Никаким ранением и не пахло, напрасная надежда. Он был мертв, этот парень, безусловно мертв. И убит тем же способом, что и две предыдущие жертвы. Лицо его так же, как и у тех, было мне смутно знакомо. Но у этого имелась одна ужасающая деталь: на груди была табличка с фамилией, именем и должностью. Она скалилась, она хохотала непристойным, каким-то сатанинским смехом. Назаренко Павел, продавец-консультант. Мороз продирал по коже. Подписанная смерть. Смерть с наименованием. Самый страшный в своей циничности облик смерти, какой я когда-либо видела.
Мне стало дурно.
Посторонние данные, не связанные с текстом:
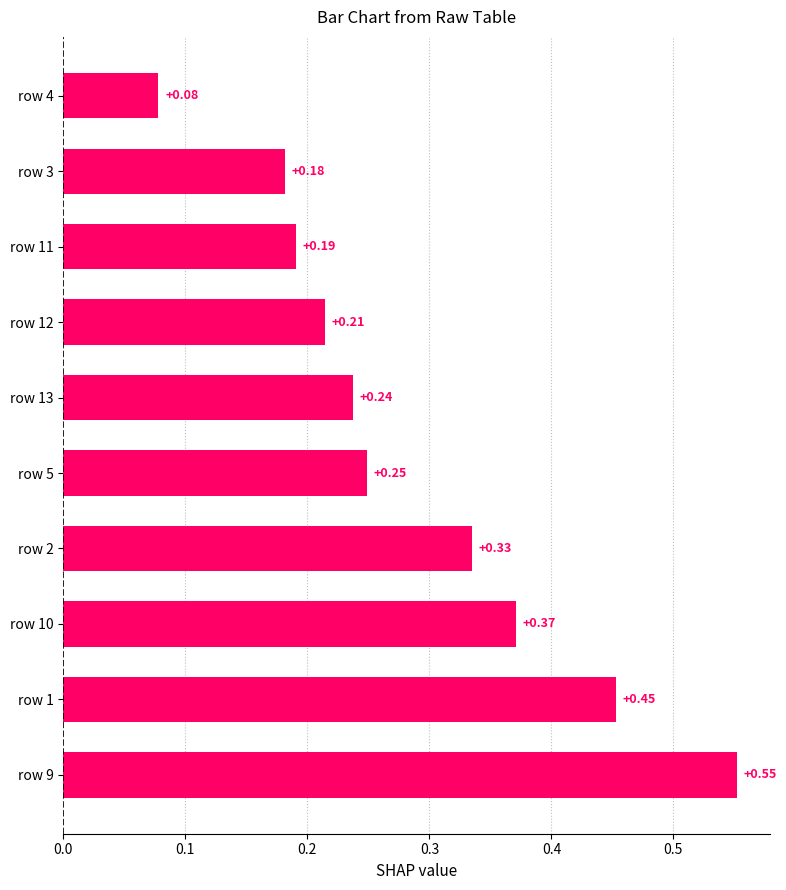

Between row 11 and row 1, which is larger?

row 1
Я отошла к нише лифта, прислонилась к стене, сжала ладонями лоб, пытаясь прогнать ужасный образ, принялась себя уговаривать: это всего лишь беджик, он работал продавцом-консультантом, они все обязаны носить на груди такие карточки, ничего тут нет особенного. Но уговорить себя не получалось, и образ не желал уходить.